(Transcribed page contents)

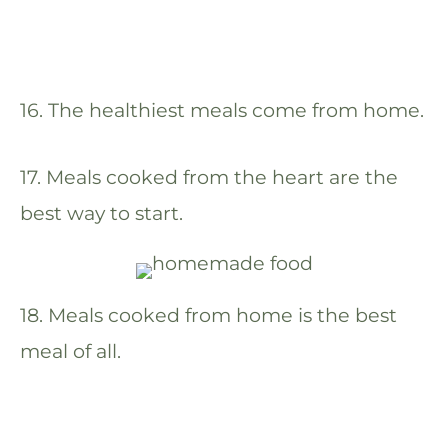
16. The healthiest meals come from home.
17. Meals cooked from the heart are the
best way to start.
18. Meals cooked from home is the best
meal of all.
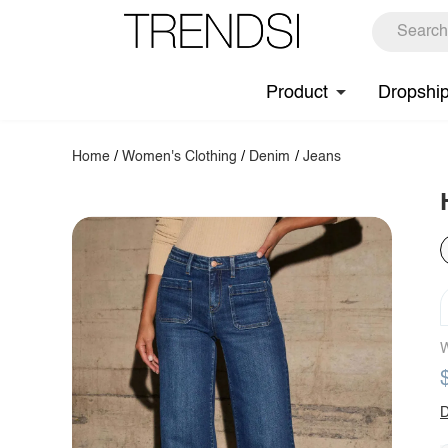
Product
Dropshi
Home
/
Women's Clothing
/
Denim
/
Jeans
W
D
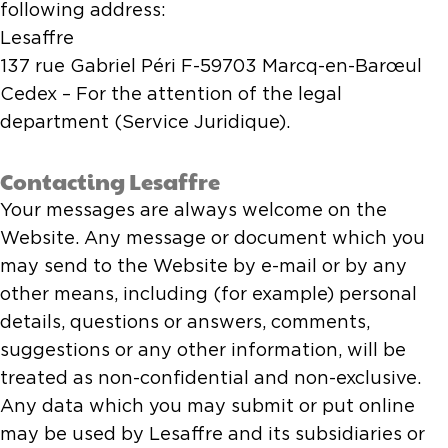
following address:
Lesaffre
137 rue Gabriel Péri F-59703 Marcq-en-Barœul
Cedex – For the attention of the legal
department (Service Juridique).
Contacting Lesaffre
Your messages are always welcome on the
Website. Any message or document which you
may send to the Website by e-mail or by any
other means, including (for example) personal
details, questions or answers, comments,
suggestions or any other information, will be
treated as non-confidential and non-exclusive.
Any data which you may submit or put online
may be used by Lesaffre and its subsidiaries or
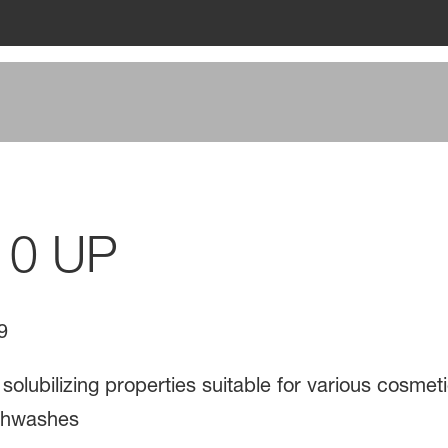
10 UP
9
 solubilizing properties suitable for various cosmet
thwashes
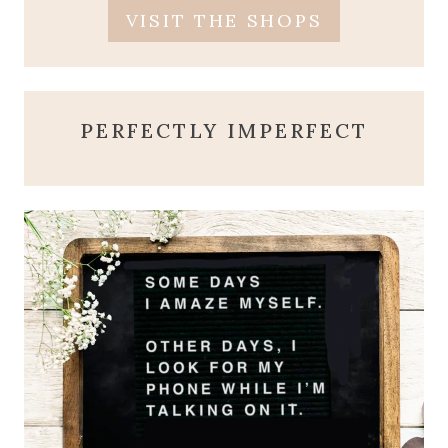
VISIT THE SHOPS
PERFECTLY IMPERFECT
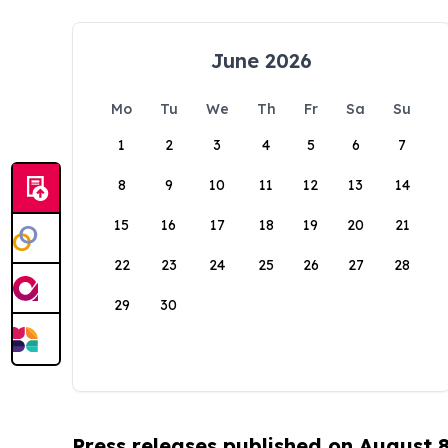
June 2026
Mo
Tu
We
Th
Fr
Sa
Su
1
2
3
4
5
6
7
8
9
10
11
12
13
14
15
16
17
18
19
20
21
22
23
24
25
26
27
28
29
30
Press releases published on August 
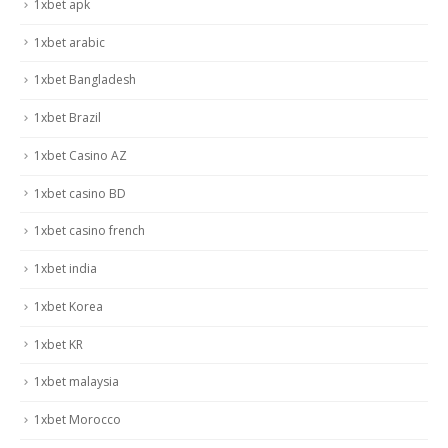
1xbet apk
1xbet arabic
1xbet Bangladesh
1xbet Brazil
1xbet Casino AZ
1xbet casino BD
1xbet casino french
1xbet india
1xbet Korea
1xbet KR
1xbet malaysia
1xbet Morocco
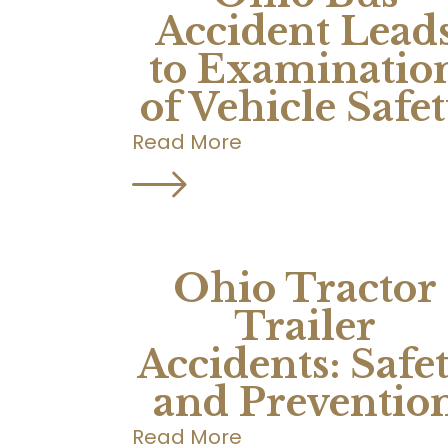
Accident Lead
to Examinatio
of Vehicle Safe
Read More
Ohio Tractor
Trailer
Accidents: Safe
and Preventio
Read More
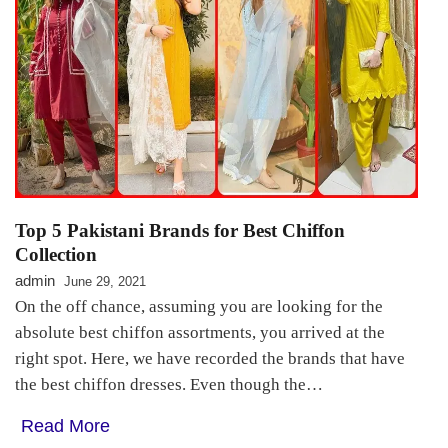
Top 5 Pakistani Brands for Best Chiffon
Collection
admin
June 29, 2021
On the off chance, assuming you are looking for the
absolute best chiffon assortments, you arrived at the
right spot. Here, we have recorded the brands that have
the best chiffon dresses. Even though the…
Read More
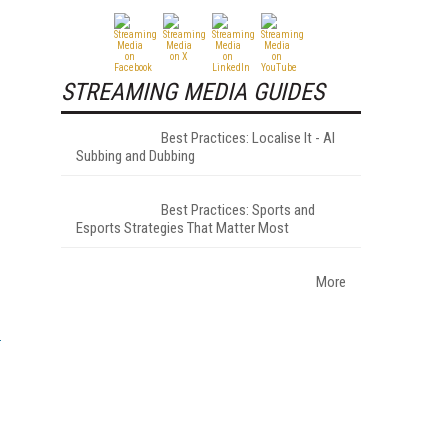
STREAMING MEDIA GUIDES
Best Practices: Localise It - AI
Subbing and Dubbing
Best Practices: Sports and
Esports Strategies That Matter Most
More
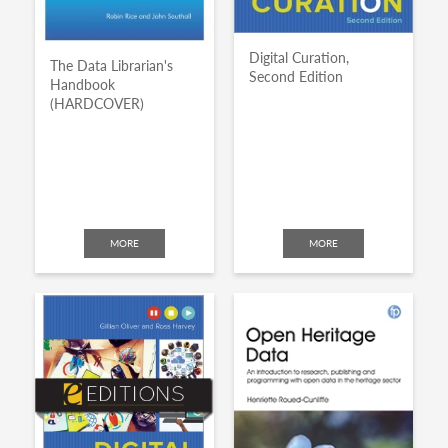
Digital Curation,
The Data Librarian's
Second Edition
Handbook
(HARDCOVER)
MORE
MORE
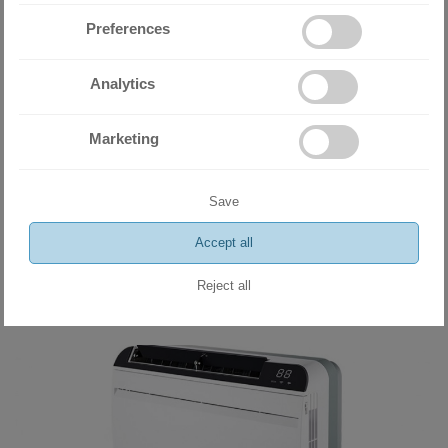
Preferences
Analytics
Miramax Clima
- Store for air
Marketing
conditioning and ventilation
equipment
Save
Accept all
Reject all
Related products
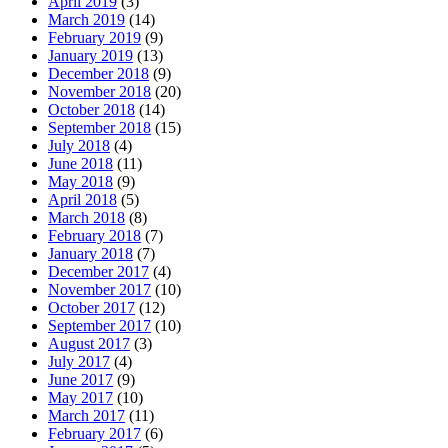
April 2019
(3)
March 2019
(14)
February 2019
(9)
January 2019
(13)
December 2018
(9)
November 2018
(20)
October 2018
(14)
September 2018
(15)
July 2018
(4)
June 2018
(11)
May 2018
(9)
April 2018
(5)
March 2018
(8)
February 2018
(7)
January 2018
(7)
December 2017
(4)
November 2017
(10)
October 2017
(12)
September 2017
(10)
August 2017
(3)
July 2017
(4)
June 2017
(9)
May 2017
(10)
March 2017
(11)
February 2017
(6)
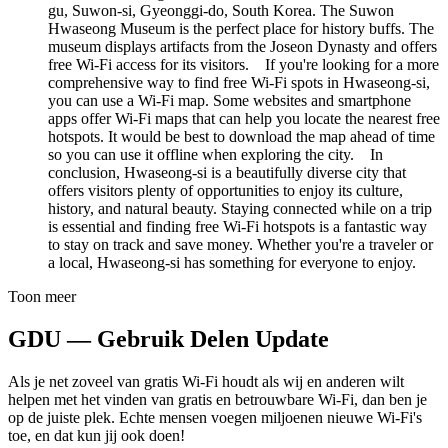
gu, Suwon-si, Gyeonggi-do, South Korea. The Suwon
Hwaseong Museum is the perfect place for history buffs. The
museum displays artifacts from the Joseon Dynasty and offers
free Wi-Fi access for its visitors. If you're looking for a more
comprehensive way to find free Wi-Fi spots in Hwaseong-si,
you can use a Wi-Fi map. Some websites and smartphone
apps offer Wi-Fi maps that can help you locate the nearest free
hotspots. It would be best to download the map ahead of time
so you can use it offline when exploring the city. In
conclusion, Hwaseong-si is a beautifully diverse city that
offers visitors plenty of opportunities to enjoy its culture,
history, and natural beauty. Staying connected while on a trip
is essential and finding free Wi-Fi hotspots is a fantastic way
to stay on track and save money. Whether you're a traveler or
a local, Hwaseong-si has something for everyone to enjoy.
Toon meer
GDU — Gebruik Delen Update
Als je net zoveel van gratis Wi-Fi houdt als wij en anderen wilt
helpen met het vinden van gratis en betrouwbare Wi-Fi, dan ben je
op de juiste plek. Echte mensen voegen miljoenen nieuwe Wi-Fi's
toe, en dat kun jij ook doen!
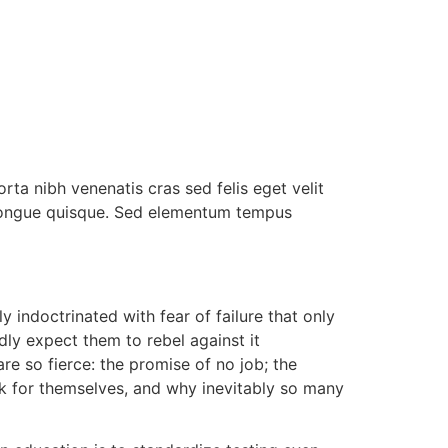
rta nibh venenatis cras sed felis eget velit
s congue quisque. Sed elementum tempus
 indoctrinated with fear of failure that only
dly expect them to rebel against it
e so fierce: the promise of no job; the
hink for themselves, and why inevitably so many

### Task to complete
Copy the records shown above in their entirety and exactly; images are to be left out.

### Answer to the problem
16. The healthiest meals come from home.
17. Meals cooked from the heart are the
best way to start.
18. Meals cooked from home is the best
meal of all.
Product
Dropshi
Home
/
Women's Clothing
/
Denim
/
Jeans
W
D
following address:
Lesaffre
137 rue Gabriel Péri F-59703 Marcq-en-Barœul
Cedex – For the attention of the legal
department (Service Juridique).
Contacting Lesaffre
Your messages are always welcome on the
Website. Any message or document which you
may send to the Website by e-mail or by any
other means, including (for example) personal
details, questions or answers, comments,
suggestions or any other information, will be
treated as non-confidential and non-exclusive.
Any data which you may submit or put online
may be used by Lesaffre and its subsidiaries or
10 UP
9
 solubilizing properties suitable for various cosmet
thwashes
VISIT THE SHOPS
PERFECTLY IMPERFECT
June 2026
Mo
Tu
We
Th
Fr
Sa
Su
1
2
3
4
5
6
7
8
9
10
11
12
13
14
15
16
17
18
19
20
21
22
23
24
25
26
27
28
29
30
Press releases published on August 
1xbet apk
1xbet arabic
1xbet Bangladesh
1xbet Brazil
1xbet Casino AZ
1xbet casino BD
1xbet casino french
1xbet india
1xbet Korea
1xbet KR
1xbet malaysia
1xbet Morocco
Accident Lead
to Examinatio
of Vehicle Safe
Read More
Ohio Tractor
Trailer
Accidents: Safe
and Preventio
Read More
Top 5 Pakistani Brands for Best Chiffon
Collection
admin
June 29, 2021
On the off chance, assuming you are looking for the
absolute best chiffon assortments, you arrived at the
right spot. Here, we have recorded the brands that have
the best chiffon dresses. Even though the…
Read More
STREAMING MEDIA GUIDES
Best Practices: Localise It - AI
Subbing and Dubbing
Best Practices: Sports and
Esports Strategies That Matter Most
More
Digital Curation,
The Data Librarian's
Second Edition
Handbook
(HARDCOVER)
MORE
MORE
Preferences
Analytics
Miramax Clima
- Store for air
Marketing
conditioning and ventilation
equipment
Save
Accept all
Reject all
Related products
April 2019
(3)
March 2019
(14)
February 2019
(9)
January 2019
(13)
December 2018
(9)
November 2018
(20)
October 2018
(14)
September 2018
(15)
July 2018
(4)
June 2018
(11)
May 2018
(9)
April 2018
(5)
March 2018
(8)
February 2018
(7)
January 2018
(7)
December 2017
(4)
November 2017
(10)
October 2017
(12)
September 2017
(10)
August 2017
(3)
July 2017
(4)
June 2017
(9)
May 2017
(10)
March 2017
(11)
February 2017
(6)
gu, Suwon-si, Gyeonggi-do, South Korea. The Suwon
Hwaseong Museum is the perfect place for history buffs. The
museum displays artifacts from the Joseon Dynasty and offers
free Wi-Fi access for its visitors. If you're looking for a more
comprehensive way to find free Wi-Fi spots in Hwaseong-si,
you can use a Wi-Fi map. Some websites and smartphone
apps offer Wi-Fi maps that can help you locate the nearest free
hotspots. It would be best to download the map ahead of time
so you can use it offline when exploring the city. In
conclusion, Hwaseong-si is a beautifully diverse city that
offers visitors plenty of opportunities to enjoy its culture,
history, and natural beauty. Staying connected while on a trip
is essential and finding free Wi-Fi hotspots is a fantastic way
to stay on track and save money. Whether you're a traveler or
a local, Hwaseong-si has something for everyone to enjoy.
Toon meer
GDU — Gebruik Delen Update
Als je net zoveel van gratis Wi-Fi houdt als wij en anderen wilt
helpen met het vinden van gratis en betrouwbare Wi-Fi, dan ben je
op de juiste plek. Echte mensen voegen miljoenen nieuwe Wi-Fi's
toe, en dat kun jij ook doen!
rta nibh venenatis cras sed felis eget velit
s congue quisque. Sed elementum tempus
 indoctrinated with fear of failure that only
dly expect them to rebel against it
e so fierce: the promise of no job; the
hink for themselves, and why inevitably so many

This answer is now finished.